(Provided entries begins)

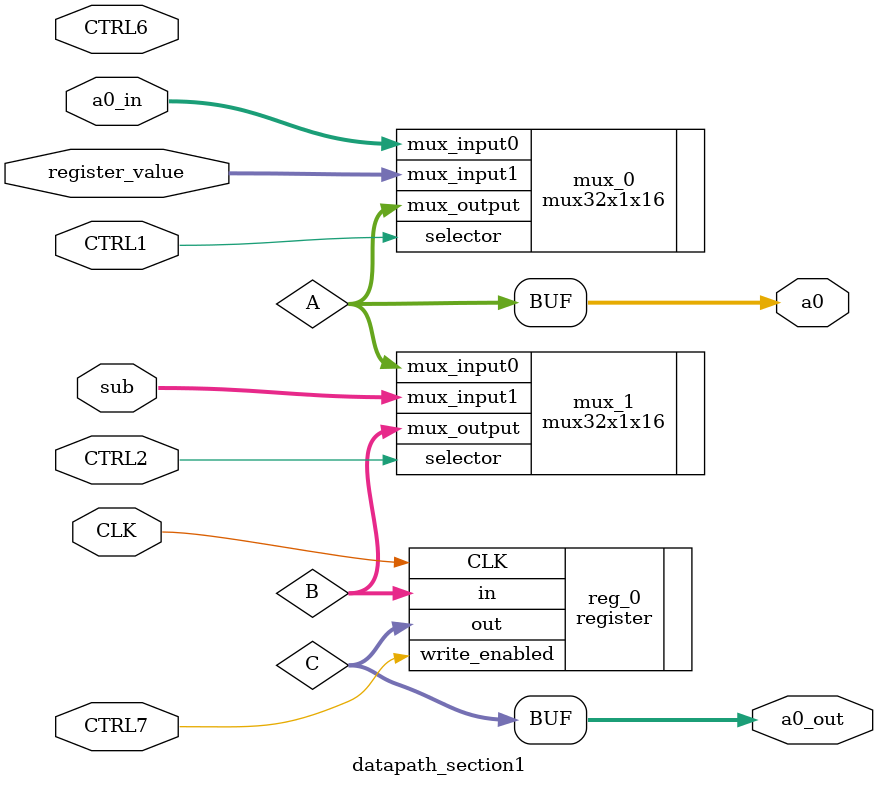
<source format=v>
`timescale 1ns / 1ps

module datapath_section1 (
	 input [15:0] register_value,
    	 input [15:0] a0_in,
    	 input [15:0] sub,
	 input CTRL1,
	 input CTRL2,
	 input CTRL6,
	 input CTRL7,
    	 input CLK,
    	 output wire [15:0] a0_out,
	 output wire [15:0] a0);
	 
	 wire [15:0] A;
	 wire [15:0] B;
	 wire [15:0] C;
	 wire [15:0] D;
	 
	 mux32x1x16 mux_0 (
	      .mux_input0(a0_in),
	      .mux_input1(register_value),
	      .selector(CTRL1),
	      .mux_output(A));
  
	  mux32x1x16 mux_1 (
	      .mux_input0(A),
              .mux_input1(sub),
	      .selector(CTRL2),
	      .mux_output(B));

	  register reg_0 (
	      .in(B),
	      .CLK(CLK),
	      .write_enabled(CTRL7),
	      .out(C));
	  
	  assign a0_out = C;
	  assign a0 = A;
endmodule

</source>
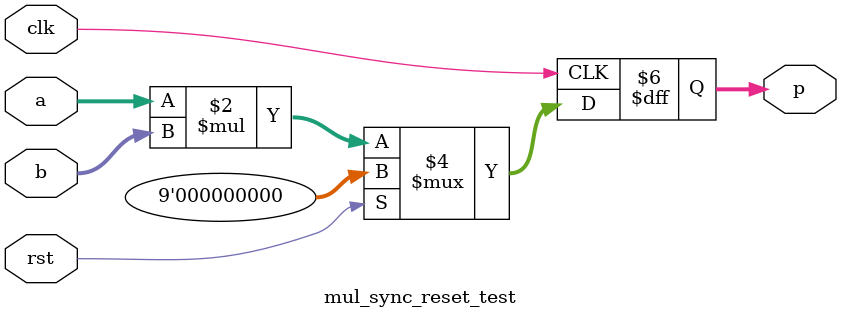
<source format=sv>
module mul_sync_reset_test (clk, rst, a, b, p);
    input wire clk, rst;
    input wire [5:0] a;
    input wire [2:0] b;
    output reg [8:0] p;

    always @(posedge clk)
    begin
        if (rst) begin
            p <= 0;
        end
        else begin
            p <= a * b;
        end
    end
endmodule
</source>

(Provided entries ends)
(Provided entries begins)

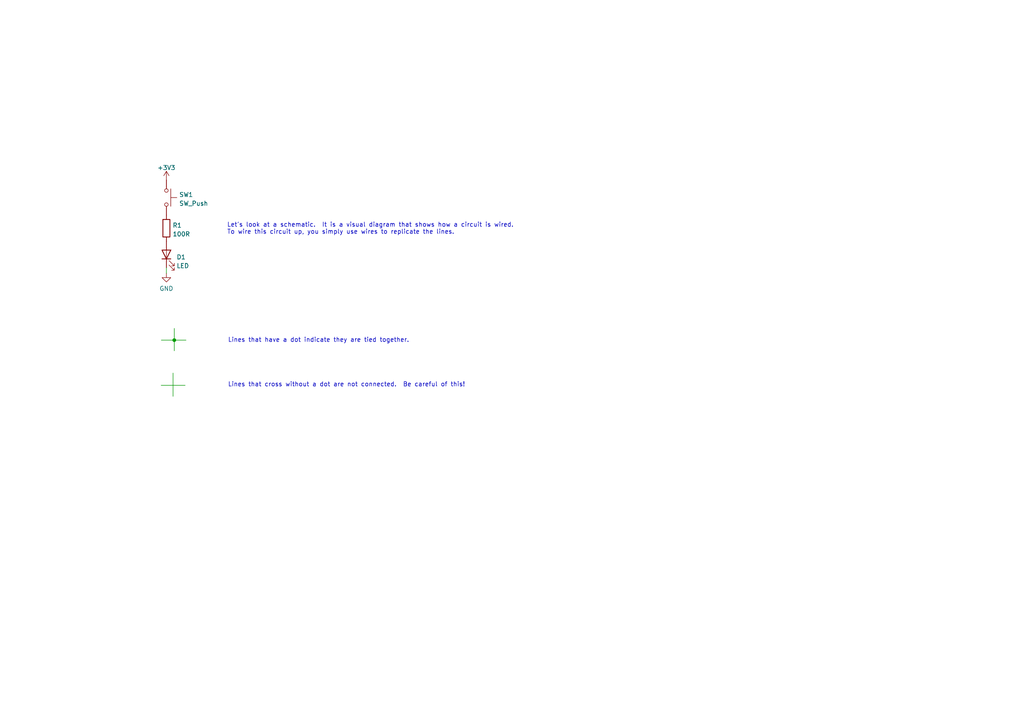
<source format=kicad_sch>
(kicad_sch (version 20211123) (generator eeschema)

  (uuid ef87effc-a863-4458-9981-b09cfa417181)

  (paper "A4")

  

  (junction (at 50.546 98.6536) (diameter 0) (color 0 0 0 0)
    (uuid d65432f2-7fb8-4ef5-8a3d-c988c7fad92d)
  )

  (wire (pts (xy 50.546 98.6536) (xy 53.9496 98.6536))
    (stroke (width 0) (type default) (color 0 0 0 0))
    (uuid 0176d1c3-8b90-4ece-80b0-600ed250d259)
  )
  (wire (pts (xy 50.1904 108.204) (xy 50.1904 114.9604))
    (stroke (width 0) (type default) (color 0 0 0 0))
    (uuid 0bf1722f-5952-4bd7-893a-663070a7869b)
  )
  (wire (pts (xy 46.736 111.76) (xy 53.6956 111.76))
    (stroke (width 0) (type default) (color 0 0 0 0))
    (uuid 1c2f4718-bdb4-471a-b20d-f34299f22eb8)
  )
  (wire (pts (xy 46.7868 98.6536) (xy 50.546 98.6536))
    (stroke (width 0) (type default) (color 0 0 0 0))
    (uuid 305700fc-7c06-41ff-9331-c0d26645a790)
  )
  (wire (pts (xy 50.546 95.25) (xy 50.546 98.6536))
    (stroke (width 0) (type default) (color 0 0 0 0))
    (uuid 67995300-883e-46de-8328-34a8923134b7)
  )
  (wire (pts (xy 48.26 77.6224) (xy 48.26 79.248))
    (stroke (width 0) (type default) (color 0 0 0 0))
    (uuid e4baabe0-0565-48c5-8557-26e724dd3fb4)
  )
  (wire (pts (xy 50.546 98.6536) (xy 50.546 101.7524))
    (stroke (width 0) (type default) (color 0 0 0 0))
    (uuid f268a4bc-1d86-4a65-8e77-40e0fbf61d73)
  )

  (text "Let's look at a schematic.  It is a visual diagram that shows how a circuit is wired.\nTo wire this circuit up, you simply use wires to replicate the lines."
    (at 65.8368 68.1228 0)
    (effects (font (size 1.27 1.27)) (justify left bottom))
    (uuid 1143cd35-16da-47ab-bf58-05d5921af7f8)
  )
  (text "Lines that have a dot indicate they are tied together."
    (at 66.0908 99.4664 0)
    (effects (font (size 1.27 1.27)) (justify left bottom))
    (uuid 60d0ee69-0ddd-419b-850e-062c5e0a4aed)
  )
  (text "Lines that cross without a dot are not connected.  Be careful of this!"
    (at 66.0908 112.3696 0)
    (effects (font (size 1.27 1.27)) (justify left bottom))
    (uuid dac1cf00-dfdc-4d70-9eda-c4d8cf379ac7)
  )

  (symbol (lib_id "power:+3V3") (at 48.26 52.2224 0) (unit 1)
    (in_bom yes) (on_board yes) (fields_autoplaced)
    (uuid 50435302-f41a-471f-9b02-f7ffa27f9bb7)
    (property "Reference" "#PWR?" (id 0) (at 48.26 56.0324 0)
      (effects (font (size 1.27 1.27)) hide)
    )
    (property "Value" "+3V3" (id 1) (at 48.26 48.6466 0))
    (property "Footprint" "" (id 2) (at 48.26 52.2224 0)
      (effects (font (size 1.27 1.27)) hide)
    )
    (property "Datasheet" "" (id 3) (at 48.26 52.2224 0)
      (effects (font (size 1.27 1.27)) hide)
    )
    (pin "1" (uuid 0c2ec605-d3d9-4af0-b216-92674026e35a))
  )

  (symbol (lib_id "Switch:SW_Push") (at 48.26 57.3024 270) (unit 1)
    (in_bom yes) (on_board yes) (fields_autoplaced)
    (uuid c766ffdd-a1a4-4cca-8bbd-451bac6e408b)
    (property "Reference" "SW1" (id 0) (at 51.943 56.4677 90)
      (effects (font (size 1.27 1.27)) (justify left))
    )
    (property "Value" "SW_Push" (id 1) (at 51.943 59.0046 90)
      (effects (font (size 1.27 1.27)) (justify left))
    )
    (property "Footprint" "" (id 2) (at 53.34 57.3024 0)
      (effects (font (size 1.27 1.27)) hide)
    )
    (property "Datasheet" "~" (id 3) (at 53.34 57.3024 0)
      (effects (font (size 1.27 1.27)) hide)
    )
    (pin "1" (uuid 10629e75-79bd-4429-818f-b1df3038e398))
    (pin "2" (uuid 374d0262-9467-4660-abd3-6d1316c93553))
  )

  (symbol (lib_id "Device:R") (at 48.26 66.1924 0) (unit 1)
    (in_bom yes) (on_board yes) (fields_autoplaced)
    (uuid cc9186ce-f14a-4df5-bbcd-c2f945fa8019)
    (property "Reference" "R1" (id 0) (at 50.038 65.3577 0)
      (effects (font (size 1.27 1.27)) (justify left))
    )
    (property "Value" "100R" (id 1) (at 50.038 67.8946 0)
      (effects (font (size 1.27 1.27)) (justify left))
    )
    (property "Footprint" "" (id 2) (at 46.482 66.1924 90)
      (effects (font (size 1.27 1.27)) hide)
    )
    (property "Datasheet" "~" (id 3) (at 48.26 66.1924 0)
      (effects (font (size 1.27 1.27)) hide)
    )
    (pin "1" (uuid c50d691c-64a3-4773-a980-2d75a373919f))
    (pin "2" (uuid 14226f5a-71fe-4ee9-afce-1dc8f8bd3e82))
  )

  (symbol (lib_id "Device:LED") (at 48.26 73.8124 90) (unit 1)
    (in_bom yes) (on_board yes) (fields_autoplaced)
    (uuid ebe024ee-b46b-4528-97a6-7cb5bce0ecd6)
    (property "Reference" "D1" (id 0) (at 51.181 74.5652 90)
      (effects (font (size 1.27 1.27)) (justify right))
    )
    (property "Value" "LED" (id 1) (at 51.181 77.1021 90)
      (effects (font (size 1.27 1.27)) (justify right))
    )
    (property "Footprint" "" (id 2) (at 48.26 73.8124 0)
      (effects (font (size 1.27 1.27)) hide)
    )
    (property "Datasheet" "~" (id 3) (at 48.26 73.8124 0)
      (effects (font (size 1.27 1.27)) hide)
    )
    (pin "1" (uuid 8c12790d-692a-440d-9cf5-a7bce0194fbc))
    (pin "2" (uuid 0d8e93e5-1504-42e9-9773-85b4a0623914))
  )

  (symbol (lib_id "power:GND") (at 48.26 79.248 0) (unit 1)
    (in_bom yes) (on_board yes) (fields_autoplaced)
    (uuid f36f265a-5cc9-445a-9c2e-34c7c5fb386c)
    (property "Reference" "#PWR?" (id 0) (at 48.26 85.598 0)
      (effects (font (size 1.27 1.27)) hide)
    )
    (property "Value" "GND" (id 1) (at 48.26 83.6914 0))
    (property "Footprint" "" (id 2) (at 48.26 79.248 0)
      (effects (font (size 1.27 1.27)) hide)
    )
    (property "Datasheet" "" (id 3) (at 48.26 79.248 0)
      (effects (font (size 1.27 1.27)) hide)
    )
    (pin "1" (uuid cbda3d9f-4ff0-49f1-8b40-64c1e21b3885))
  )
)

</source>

(Provided entries ends)

▸ **What the task asks**
Reproduce the lines above, beginning at the line with "(wire (pts (xy 48.26" and stopping after the line with "52.2224 0) (unit 1)", exactly as they are.

▸ **Result below**
  (wire (pts (xy 48.26 77.6224) (xy 48.26 79.248))
    (stroke (width 0) (type default) (color 0 0 0 0))
    (uuid e4baabe0-0565-48c5-8557-26e724dd3fb4)
  )
  (wire (pts (xy 50.546 98.6536) (xy 50.546 101.7524))
    (stroke (width 0) (type default) (color 0 0 0 0))
    (uuid f268a4bc-1d86-4a65-8e77-40e0fbf61d73)
  )

  (text "Let's look at a schematic.  It is a visual diagram that shows how a circuit is wired.\nTo wire this circuit up, you simply use wires to replicate the lines."
    (at 65.8368 68.1228 0)
    (effects (font (size 1.27 1.27)) (justify left bottom))
    (uuid 1143cd35-16da-47ab-bf58-05d5921af7f8)
  )
  (text "Lines that have a dot indicate they are tied together."
    (at 66.0908 99.4664 0)
    (effects (font (size 1.27 1.27)) (justify left bottom))
    (uuid 60d0ee69-0ddd-419b-850e-062c5e0a4aed)
  )
  (text "Lines that cross without a dot are not connected.  Be careful of this!"
    (at 66.0908 112.3696 0)
    (effects (font (size 1.27 1.27)) (justify left bottom))
    (uuid dac1cf00-dfdc-4d70-9eda-c4d8cf379ac7)
  )

  (symbol (lib_id "power:+3V3") (at 48.26 52.2224 0) (unit 1)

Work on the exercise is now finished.